* Text excerpt:
»»

# New American Freedom Train Boxcar



## tmmhead (Feb 22, 2008)

After deciding to give the battery and TIU in a boxcar a try for my American Freedom Train I realized that I was in need of a boxcar that would fit more with the them of the engine. After 1 MTH boxcar, a little paint and some decals from Stan Cedarleaf this is the outcome. 


























Thanks DM. I figured out how to reduce the size down to 640x480


----------



## tmmhead (Feb 22, 2008)

Does anyone know of a good size to post pictures so that they are quit as big or too small to see. 

Thanks, 

Tim


----------



## Rayman4449 (Jan 2, 2008)

Hey Tim, 

The max size we can post is 640x480. Looks great!!! 

Raymond


----------



## Torby (Jan 2, 2008)

Nice work.


----------



## tmmhead (Feb 22, 2008)

Thanks for the compliments. When I figure out how to get the correct size I'll add a few more. 

Tim


----------



## NTCGRR (Jan 2, 2008)

Blends in great


----------



## Stan Cedarleaf (Jan 2, 2008)

That sure turned out great, Tim...... Great images...


----------



## Great Western (Jan 2, 2008)

Very sharp indeed Tim. A job well done by all.


----------



## tmmhead (Feb 22, 2008)

Thank you. I am glad it came out well enough to share it with the forum.


----------

««

* Data section:
»»

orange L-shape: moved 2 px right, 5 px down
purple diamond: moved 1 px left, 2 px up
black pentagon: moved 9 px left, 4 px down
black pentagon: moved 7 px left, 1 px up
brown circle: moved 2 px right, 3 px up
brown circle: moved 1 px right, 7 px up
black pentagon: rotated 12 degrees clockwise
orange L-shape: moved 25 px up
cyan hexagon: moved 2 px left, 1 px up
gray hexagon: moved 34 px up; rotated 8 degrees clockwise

««
»»

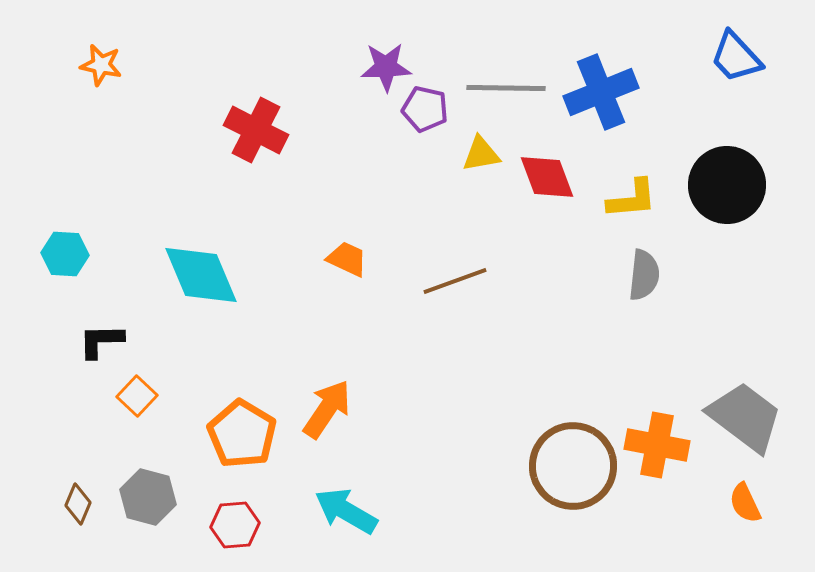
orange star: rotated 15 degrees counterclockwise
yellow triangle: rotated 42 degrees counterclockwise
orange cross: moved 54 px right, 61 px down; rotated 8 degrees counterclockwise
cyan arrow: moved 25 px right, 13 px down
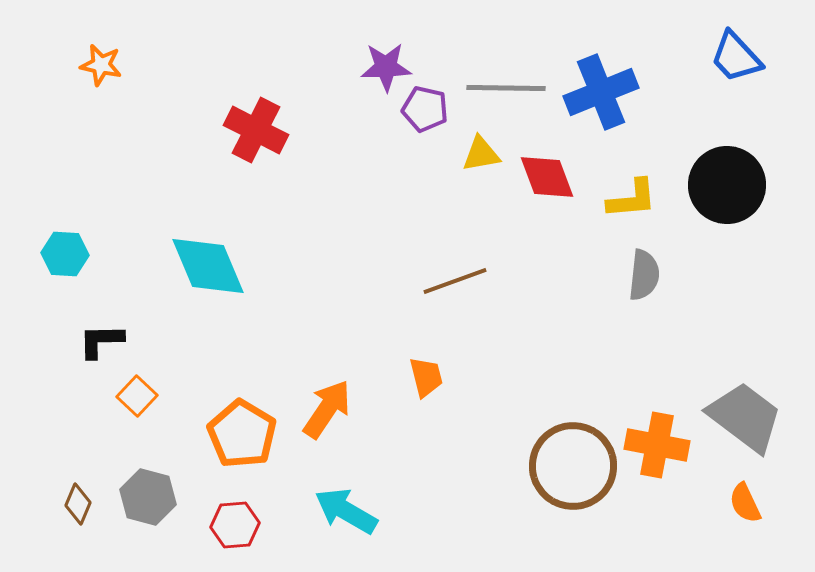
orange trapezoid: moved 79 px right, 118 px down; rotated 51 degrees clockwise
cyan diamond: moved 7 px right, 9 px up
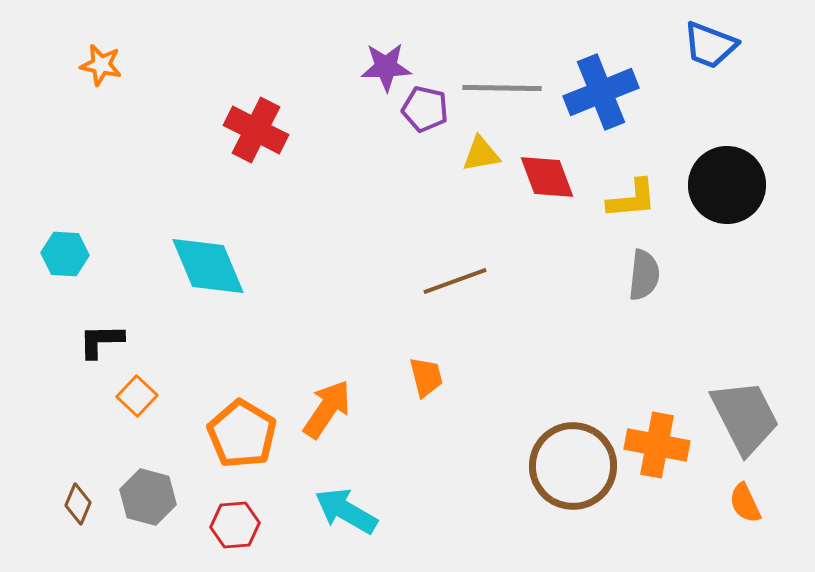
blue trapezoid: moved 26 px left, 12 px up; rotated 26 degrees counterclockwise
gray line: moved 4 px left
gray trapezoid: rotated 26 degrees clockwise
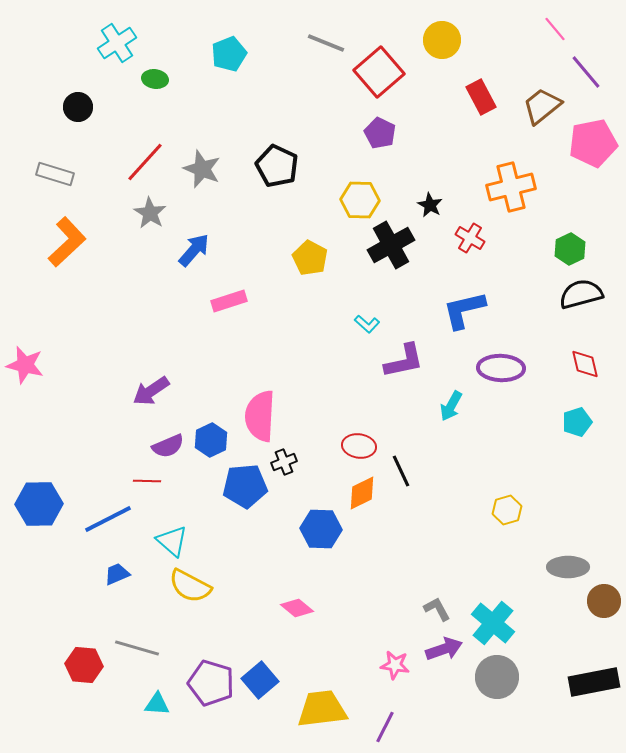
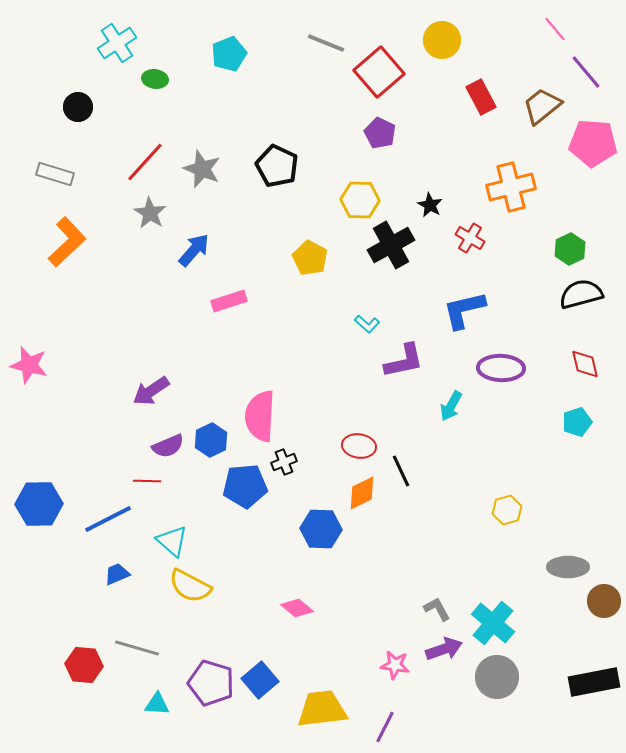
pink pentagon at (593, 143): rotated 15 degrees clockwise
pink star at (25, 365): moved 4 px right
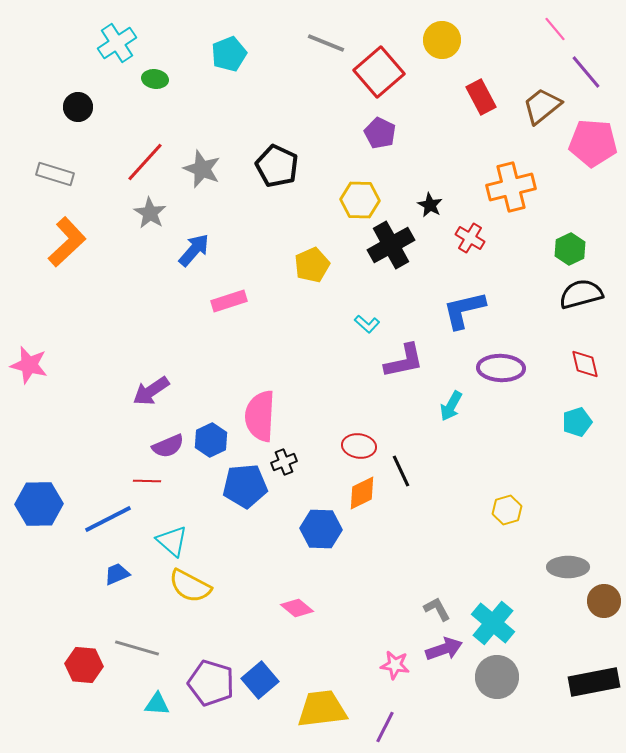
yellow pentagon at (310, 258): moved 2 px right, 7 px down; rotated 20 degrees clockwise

««

* Stated goal A:
In the boxcar thread, substitute "stickers" for "decals" and give the passage again, starting at "# New American" and ending at "is the outcome.".
* Stated goal B:
Copy word for word the lines of the listing starting at the line that contains "pink pentagon at" and ending at the line that contains "yellow pentagon at". Leave the pictures out.

* Exercise solution A:
# New American Freedom Train Boxcar



## tmmhead (Feb 22, 2008)

After deciding to give the battery and TIU in a boxcar a try for my American Freedom Train I realized that I was in need of a boxcar that would fit more with the them of the engine. After 1 MTH boxcar, a little paint and some stickers from Stan Cedarleaf this is the outcome.

* Exercise solution B:
pink pentagon at (593, 143): rotated 15 degrees clockwise
pink star at (25, 365): moved 4 px right
yellow pentagon at (310, 258): moved 2 px right, 7 px down; rotated 20 degrees clockwise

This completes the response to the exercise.